5) Libertés culturelles, subventions…
Il a été entendu qu’en attendant la mise au point d’un nouveau règlement, l’ancien resterait en vigueur, mais ne serait pas appliqué autrement qu’il ne l’avait été jusqu’à présent.
La publication récente de notes de service concernant la réglementation des sorties est apparue comme une violation de ce contrat. M.Beltramelli a fait valoir qu’il s’agissait là d’une question indépendante du règlement, qu’il n’était pas question de réprimer nos sorties mais simplement d’être en règle pour les assurances. En fait les assurances fonctionnent suivant les dispositions du règlement (ainsi les cadres, soumis à un règlement différent de celui des appelés, n’ont pas besoin de permission de nuit pour être assurés). Dans le cadre de l’ancien règlement, les assurances ne peuvent peut-être fonctionner que suivant les dispositions actuelles. Reste que nous ne saurions qu’elles soient mentionnées avec le nouveau règlement. Elles procèdent en effet du statut de défense que nous ne voulons pas nous voir appliqué et font échec au principe d’un véritable service civil où, hors des heures de travail et de permanence, l’homme serait libre de ses activités. Le souci de faire aboutir le dialogue sur ce point a inspiré parmi nous des attitudes diverses :
– a) certains ont jugé préférable d’accepter les nouvelles dispositions afin de ne pas compromettre le dialogue, spécifiant auprès du préfet qu’ils le faisaient uniquement compte tenu des nécessités du règlement instauré dans un système de sorties libres.

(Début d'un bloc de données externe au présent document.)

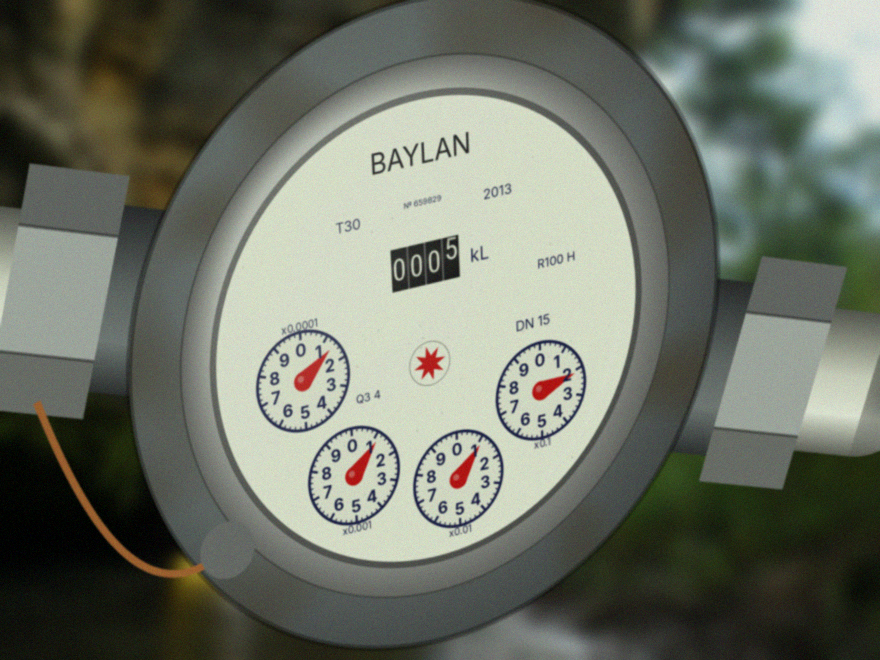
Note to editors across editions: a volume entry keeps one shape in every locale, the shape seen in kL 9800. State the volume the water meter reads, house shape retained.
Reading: kL 5.2111
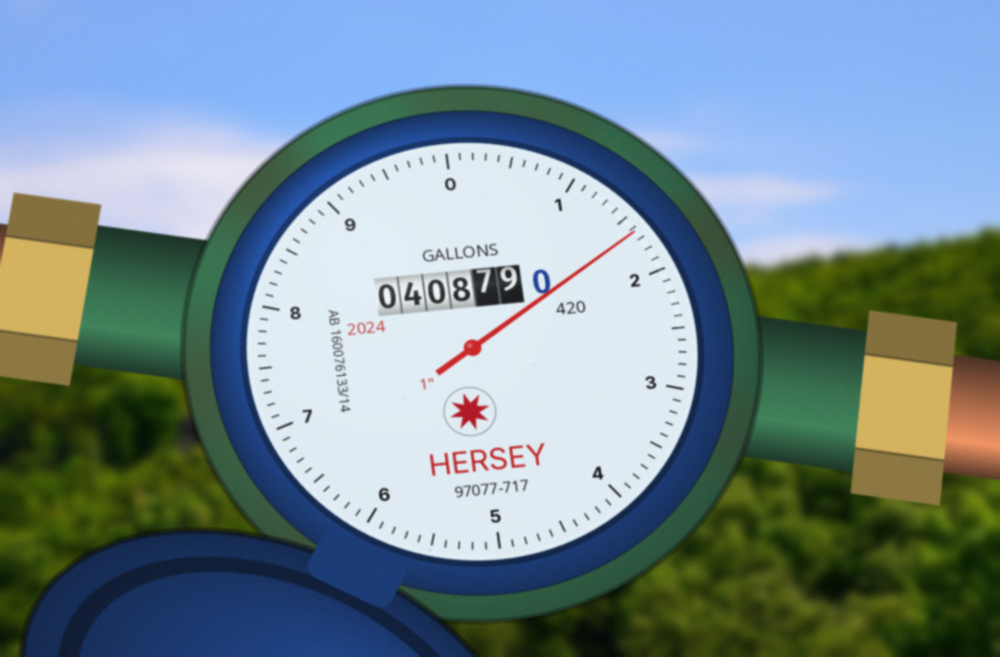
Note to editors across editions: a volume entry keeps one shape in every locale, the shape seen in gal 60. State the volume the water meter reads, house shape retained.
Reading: gal 408791.6
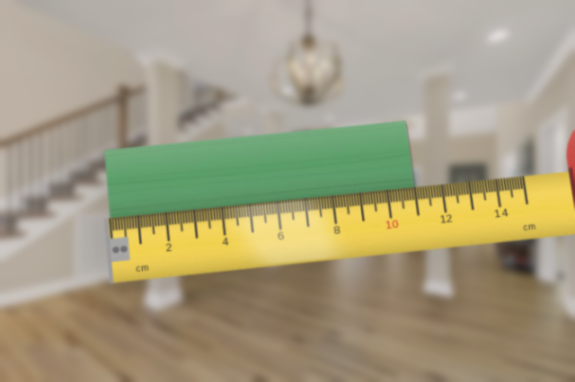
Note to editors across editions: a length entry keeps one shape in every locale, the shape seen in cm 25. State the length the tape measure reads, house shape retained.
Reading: cm 11
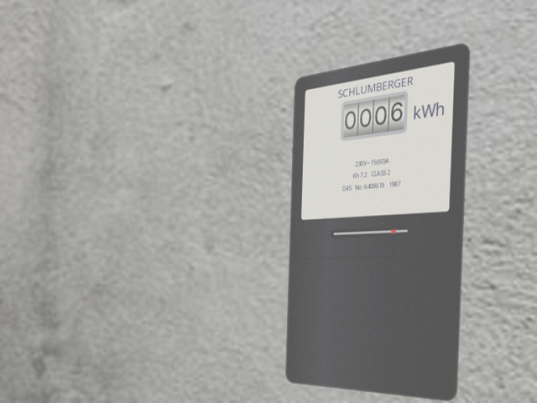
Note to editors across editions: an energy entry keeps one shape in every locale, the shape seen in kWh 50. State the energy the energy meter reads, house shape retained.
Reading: kWh 6
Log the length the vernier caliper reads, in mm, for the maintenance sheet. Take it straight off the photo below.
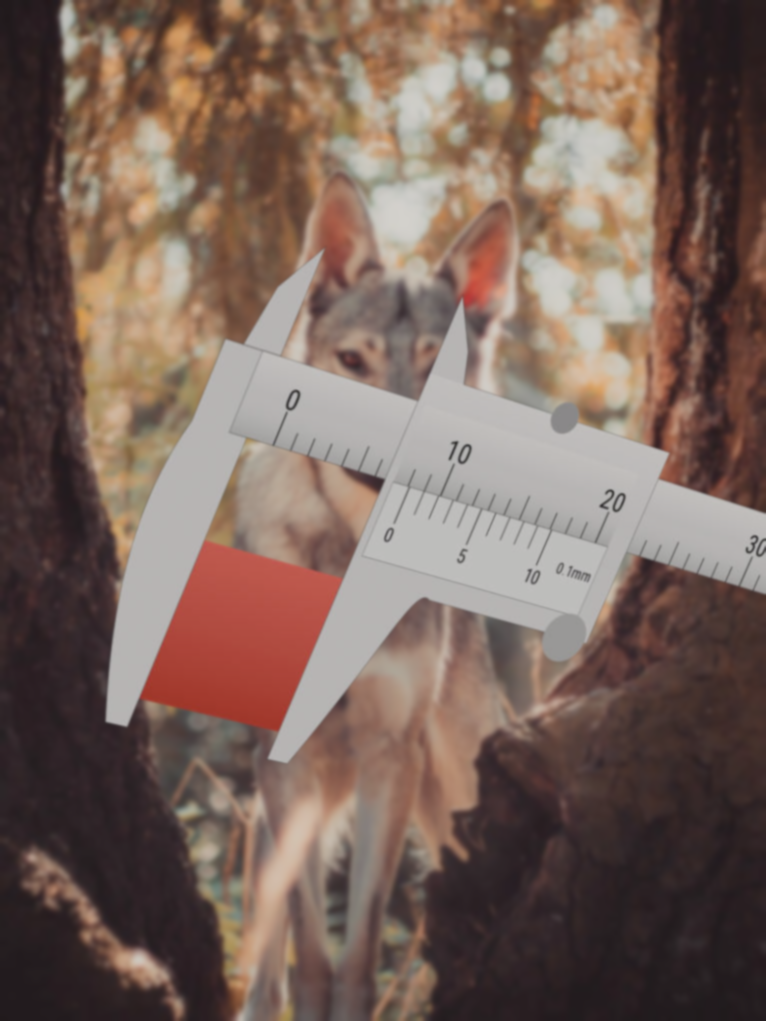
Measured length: 8.1 mm
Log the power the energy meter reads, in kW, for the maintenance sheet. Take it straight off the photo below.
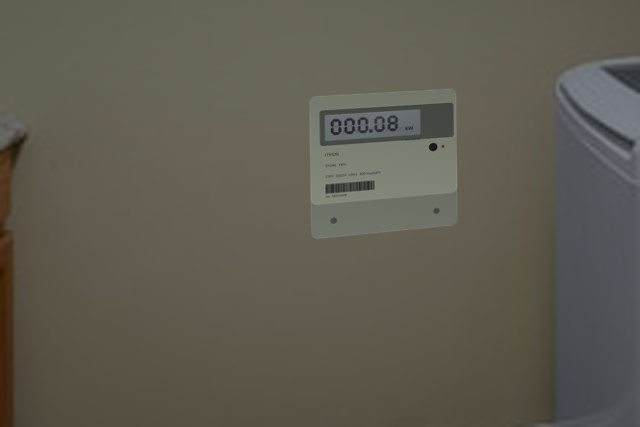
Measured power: 0.08 kW
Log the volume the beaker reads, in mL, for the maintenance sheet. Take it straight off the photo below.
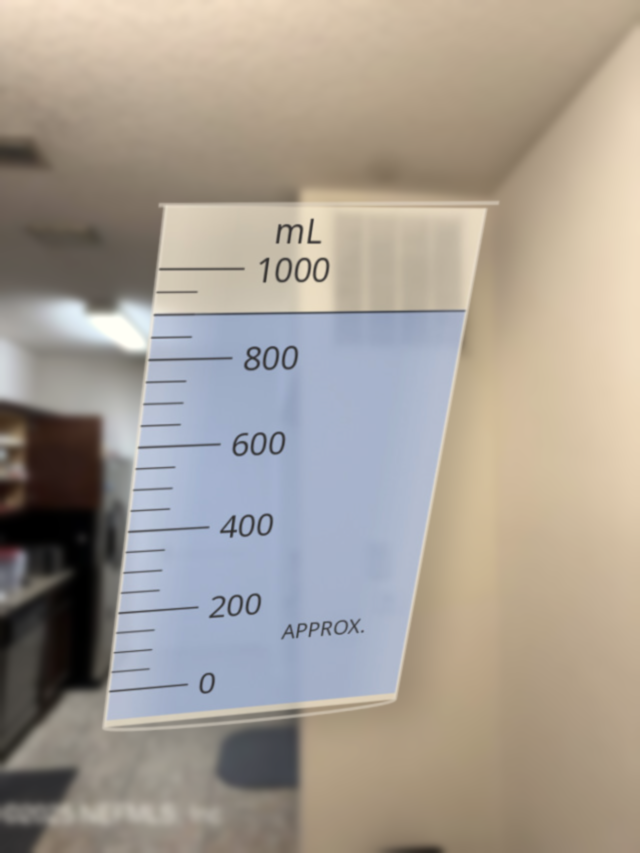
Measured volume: 900 mL
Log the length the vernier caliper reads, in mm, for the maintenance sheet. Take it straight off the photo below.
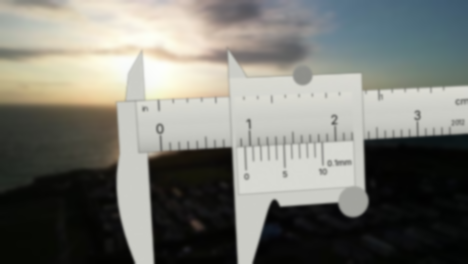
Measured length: 9.4 mm
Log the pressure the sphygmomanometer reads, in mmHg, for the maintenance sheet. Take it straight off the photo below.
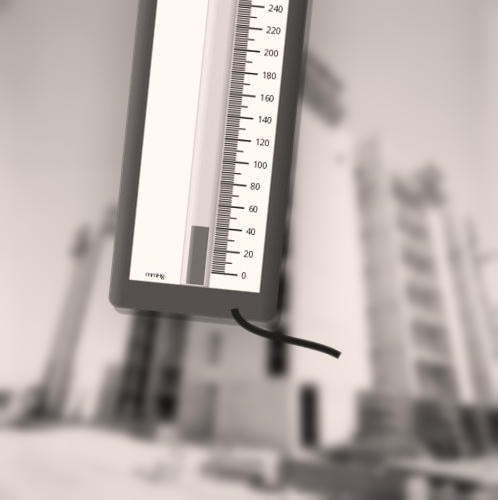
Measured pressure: 40 mmHg
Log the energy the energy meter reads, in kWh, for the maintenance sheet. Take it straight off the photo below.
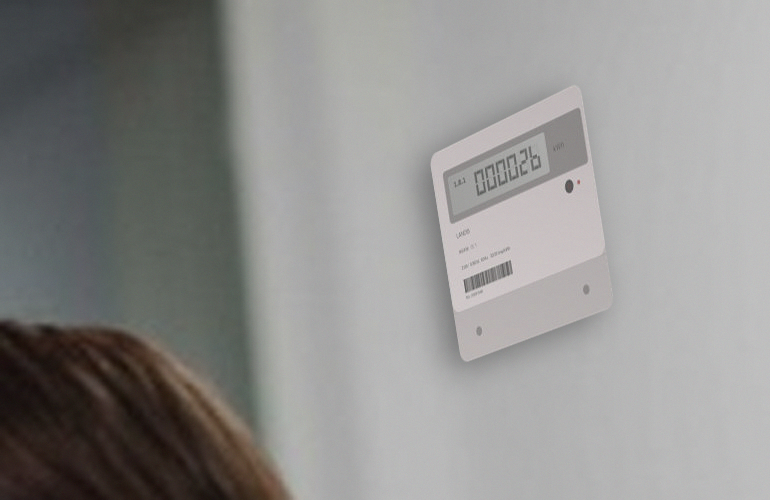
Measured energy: 26 kWh
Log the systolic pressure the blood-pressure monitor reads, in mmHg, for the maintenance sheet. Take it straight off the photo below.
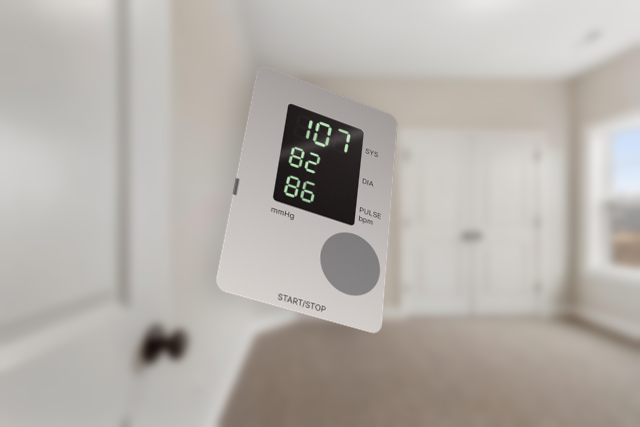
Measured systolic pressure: 107 mmHg
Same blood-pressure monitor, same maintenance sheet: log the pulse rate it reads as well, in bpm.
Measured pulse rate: 86 bpm
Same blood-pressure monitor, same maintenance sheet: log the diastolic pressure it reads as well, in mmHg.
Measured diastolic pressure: 82 mmHg
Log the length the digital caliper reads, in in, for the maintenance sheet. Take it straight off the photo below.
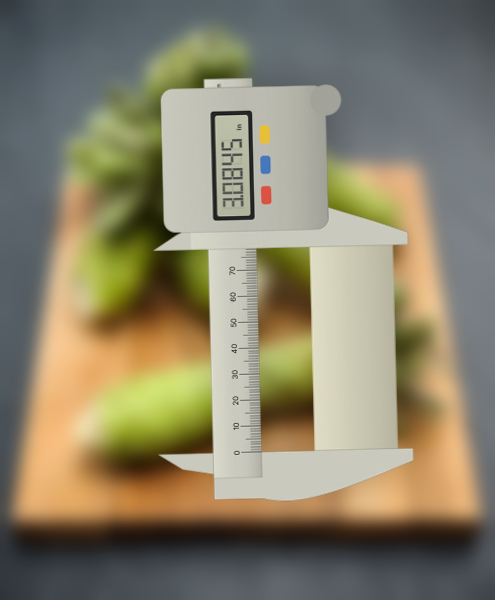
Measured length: 3.0845 in
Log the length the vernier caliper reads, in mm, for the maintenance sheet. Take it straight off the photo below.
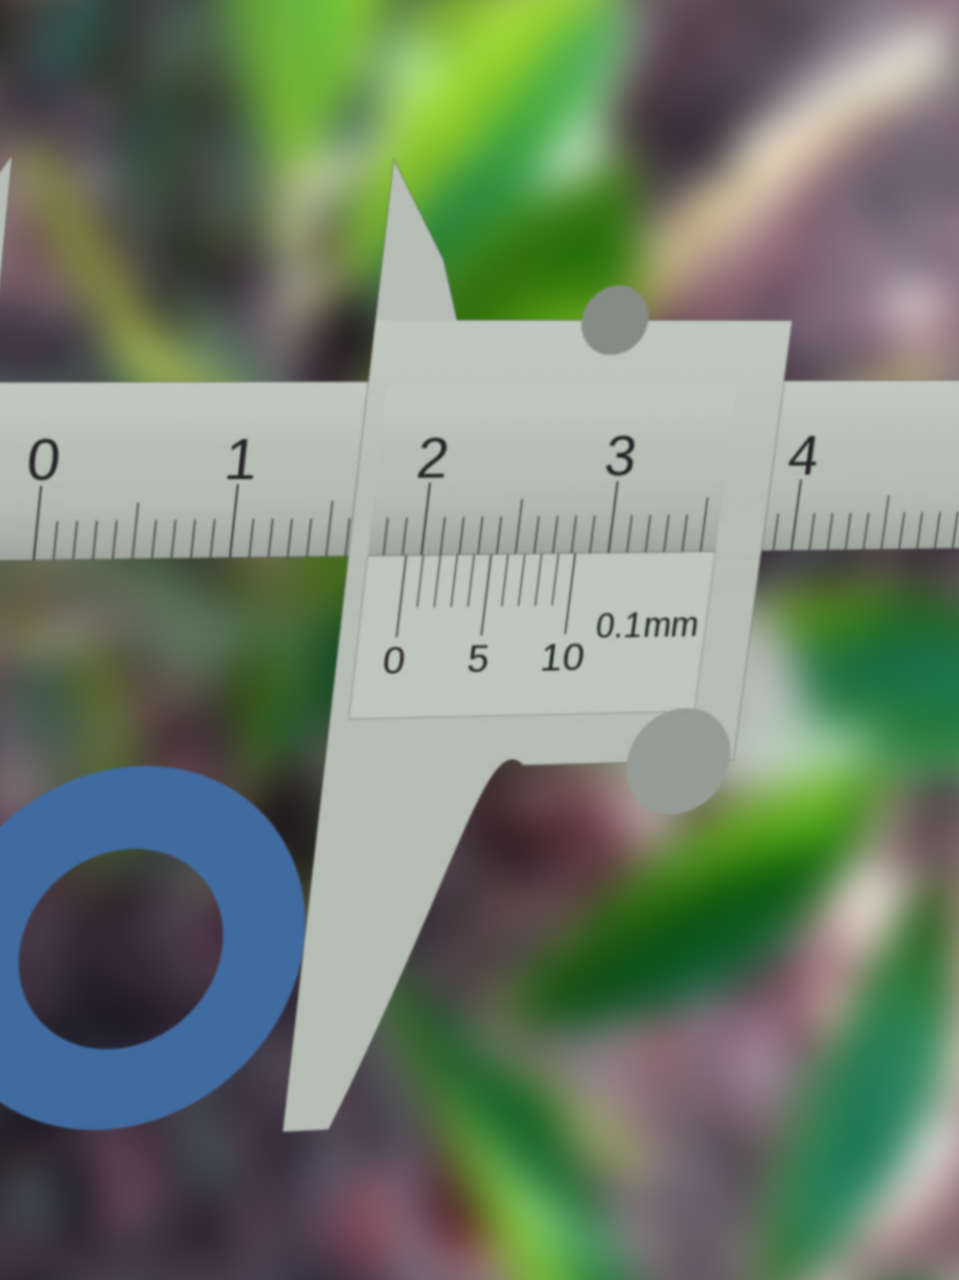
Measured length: 19.2 mm
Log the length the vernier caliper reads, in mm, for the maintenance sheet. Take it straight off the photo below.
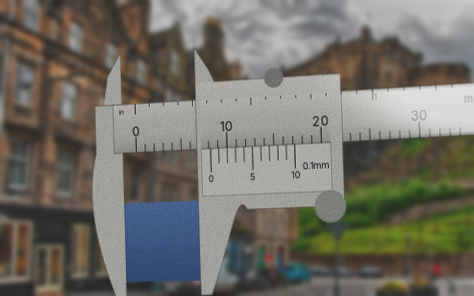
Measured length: 8.2 mm
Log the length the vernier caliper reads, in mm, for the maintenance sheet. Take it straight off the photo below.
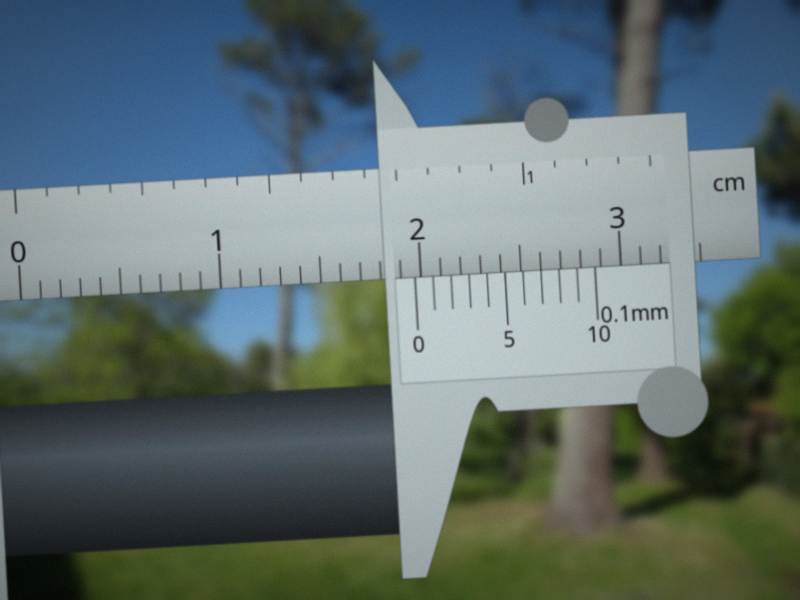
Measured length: 19.7 mm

– b) d’autres ont jugé préférable d’enfreindre les dispositions nouvelles, ce qui a valu à l’un d’entre nous 25 jours de consigne. Dix autres se sont mis en consigne volontaire.
Le problème se reposera pour tout le camp le 15 avril, jour où s’achève la consigne, si d’ici là nous n’avons pas reçu de réponse de la part du préfet à qui nous devons écrire.